Ullapool is good too. We got a day trip ferry over to Stornoway which on a sunny day is really nice.

PLenty of good stopping points, doesn't take much planning until Ullapool as there is basically one road. More choices after that. Careful if you want to go to Applecross. Not been myself but I hear there is a very tricky road for motorhomes on one of the routes in.


----------



## grizzlyj (Oct 14, 2008)

thegamwellsmythes said:


> Careful if you want to go to Applecross. Not been myself but I hear there is a very tricky road for motorhomes on one of the routes in.


Thats all part of the fun surely?!


----------



## CandA (May 1, 2005)

Hi

Planning - only necessary if you want to stay on a club site in the UK. In mainland Europe we never book sites and have always found somewhere to stay. Scotland is glorious and hopefully will always have space. Orkney is very special if you get chance to go.

^^^^

* [Task instructions]:
1) List every forum username that appears in the thread about touring Scotland.
2) Duplicate the portion of the thread about touring Scotland starting at "Thats all part" and ending at "chance to go.".
3) Pick up the thread about touring Scotland after its final sentence and extend it with further text.

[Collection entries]
^^^^

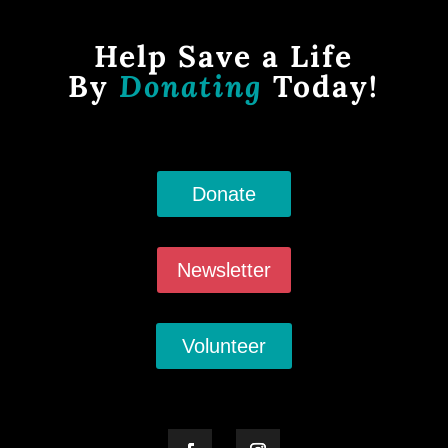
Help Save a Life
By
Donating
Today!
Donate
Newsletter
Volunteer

^^^^

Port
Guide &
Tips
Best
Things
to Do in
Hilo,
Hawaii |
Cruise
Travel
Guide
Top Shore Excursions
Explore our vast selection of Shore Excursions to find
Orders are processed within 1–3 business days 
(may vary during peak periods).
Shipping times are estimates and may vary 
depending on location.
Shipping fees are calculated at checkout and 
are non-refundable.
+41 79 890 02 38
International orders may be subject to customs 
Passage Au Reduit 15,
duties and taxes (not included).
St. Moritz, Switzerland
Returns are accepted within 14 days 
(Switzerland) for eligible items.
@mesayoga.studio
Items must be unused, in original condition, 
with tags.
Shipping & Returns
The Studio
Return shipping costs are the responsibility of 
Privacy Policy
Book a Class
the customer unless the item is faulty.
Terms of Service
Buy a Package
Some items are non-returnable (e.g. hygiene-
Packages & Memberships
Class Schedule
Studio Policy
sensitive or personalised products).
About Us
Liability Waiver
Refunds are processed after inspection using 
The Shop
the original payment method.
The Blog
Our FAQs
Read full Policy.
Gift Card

^^^^

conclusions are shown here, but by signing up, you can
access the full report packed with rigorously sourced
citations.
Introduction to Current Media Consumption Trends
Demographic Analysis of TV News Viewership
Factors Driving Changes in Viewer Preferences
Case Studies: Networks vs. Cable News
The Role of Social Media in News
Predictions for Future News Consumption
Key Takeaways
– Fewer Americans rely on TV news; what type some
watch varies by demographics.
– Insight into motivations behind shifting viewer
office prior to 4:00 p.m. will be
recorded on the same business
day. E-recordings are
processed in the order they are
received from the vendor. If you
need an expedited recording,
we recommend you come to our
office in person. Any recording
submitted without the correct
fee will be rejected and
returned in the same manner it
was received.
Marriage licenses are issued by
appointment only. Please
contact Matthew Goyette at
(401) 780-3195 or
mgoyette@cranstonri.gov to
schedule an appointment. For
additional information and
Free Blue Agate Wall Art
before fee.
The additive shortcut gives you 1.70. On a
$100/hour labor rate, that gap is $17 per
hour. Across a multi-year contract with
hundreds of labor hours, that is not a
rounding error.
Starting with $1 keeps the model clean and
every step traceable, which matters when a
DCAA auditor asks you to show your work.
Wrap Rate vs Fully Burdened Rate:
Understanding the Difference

^^^^

* [Answers by item number]:
1) grizzlyj, thegamwellsmythes, CandA

2)
Thats all part of the fun surely?!


----------



## CandA (May 1, 2005)

Hi

Planning - only necessary if you want to stay on a club site in the UK. In mainland Europe we never book sites and have always found somewhere to stay. Scotland is glorious and hopefully will always have space. Orkney is very special if you get chance to go.

3)
Other planning - I like to read novels by authors from the country we are going to; this helps get a feel for a place. For Scotland I have just read Findings by Kathleen Jamie; not a novel, but a beautifully written book of observations. For novels, George MaKay Brown will certainly make you want to visit Orkney.

Happy camping
CandA


----------



## gassy (Jul 21, 2007)

Hi,we are going up to JOG and going anti clock wise Thurso /Durness to Ullapool , and wondered if this road is suitable for towing a car behind m/home. 
Thanks, Keith


----------



## thegamwellsmythes (Jul 29, 2008)

We didn't tow but it's a pretty good road considering where it is. 3 cars constitutes a traffic jam.

There are some single lane bits but just the last bit to Durness and first bit away from Durness. Not much really.

I would have thought you'd have no problems. Plenty of passing places to duck into as well.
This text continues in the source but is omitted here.